Over-Complicating Answers. The inner lawyer in all of us tends to over-complicate something so we don’t have to address the issue. Sometimes, a question won’t make any sense and needs to be re-written. Often though, we just don’t want to face the answer that question brings out. So we over-complicate it. We question what it REALLY means.
Getting Side-Tracked. Another way to avoid getting real is to flat out avoid it. Sometimes people will give the most random, out of nowhere answer. To help with this, always repeat the question before each person answers to help keep the conversation on point. If you do get a random answer, try to find a way to connect it with the point on hand, or ask them how their answer relates.

So why even bother with being transparent if it can be so difficult and uncomfortable? Well, let’s look at what the Bible says about transparency.

In 2 Corinthians 1:12, Paul says that godly sincerity is a mark of God’s grace working in their lives. Then later in the same book in chapter six, Paul encourages them to be open with him as he was with them. The reason for this was so they could experience the grace of Christ like he had.
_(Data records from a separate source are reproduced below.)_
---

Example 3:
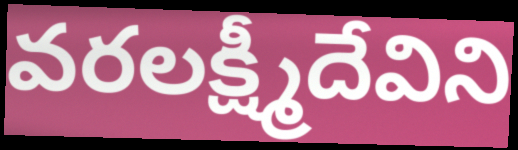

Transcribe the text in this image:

వరలక్ష్మీదేవిని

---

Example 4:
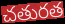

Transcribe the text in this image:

చతురత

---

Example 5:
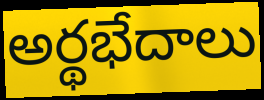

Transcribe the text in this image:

అర్థభేదాలు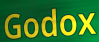
Godox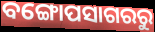
ବଙ୍ଗୋପସାଗରରୁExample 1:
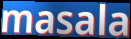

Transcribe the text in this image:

masala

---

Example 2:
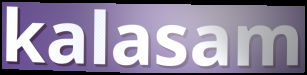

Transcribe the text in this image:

kalasam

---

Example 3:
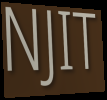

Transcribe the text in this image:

NJIT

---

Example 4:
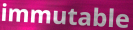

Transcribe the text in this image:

immutable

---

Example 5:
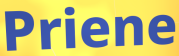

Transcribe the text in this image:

PrieneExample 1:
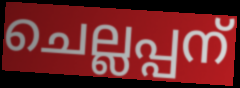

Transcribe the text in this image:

ചെല്ലപ്പന്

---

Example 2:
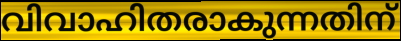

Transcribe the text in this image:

വിവാഹിതരാകുന്നതിന്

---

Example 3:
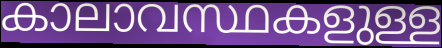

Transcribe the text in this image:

കാലാവസ്ഥകളുള്ള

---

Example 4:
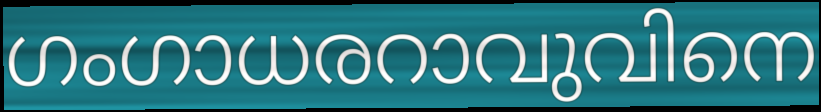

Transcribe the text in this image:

ഗംഗാധരറാവുവിനെ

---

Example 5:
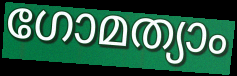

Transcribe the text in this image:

ഗോമത്യാംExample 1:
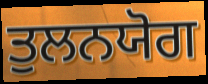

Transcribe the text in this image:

ਤੁਲਨਯੋਗ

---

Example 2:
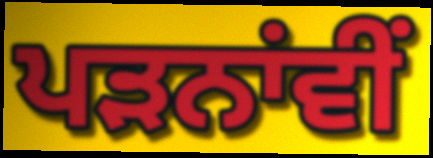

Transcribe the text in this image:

ਪੜਨਾਂਵੀਂ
In Luke 18:9-14 humility and transparency before God and men are true marks of saving faith. Those who humble themselves will be exalted.

In Ephesians 4:1-2, 25  we see that humility is necessary for authentic unity.
Also, throughout His ministry, Jesus constantly warned His disciples against being hypocritical. Being transparent in Connection Groups gives us the opportunity to grow in humility and allows other people the opportunity to speak into our lives.

Lastly,  how do we develop a culture of transparency in our Connection Group Bible Studies?

Model transparency as a leader. This will never happen if we as the leaders don’t step out and model it for our groups. But once they see us doing it over a period of time, they will follow suite. People are drawn to authenticity.

Ask for your assistant’s help. Share your heart with your assistant to see your group grow in this. Ask them to help you model it.

Graciously ask follow-up questions that help probe deeper into people’s answers. Ask people what God taught them in situations. Ask them how a difficulty drew them closer to God. Ask them if trials caused them to have any doubts. Listen to their answer and be genuinely curious. Be gentle and gracious, but ask follow-up questions to help probe deeper into their answer.

Encourage and thank people for being transparent. When someone is authentic, praise them in front of the entire group for it. Acknowledge that being real can be hard and thank them for being brave enough to do it.

PRAY. Ultimately, it’s the Holy Spirit that has to grow people to the point where they can be transparent. Pray, pray, pray that He will do this work in the hearts of those in your group.

Having a Connection Group that is authentic and transparent can be an amazing thing! Once people open up, they begin to grow so much more than they would if they hadn’t. It doesn’t happen overnight. It does take intentionality, but it is totally worth it!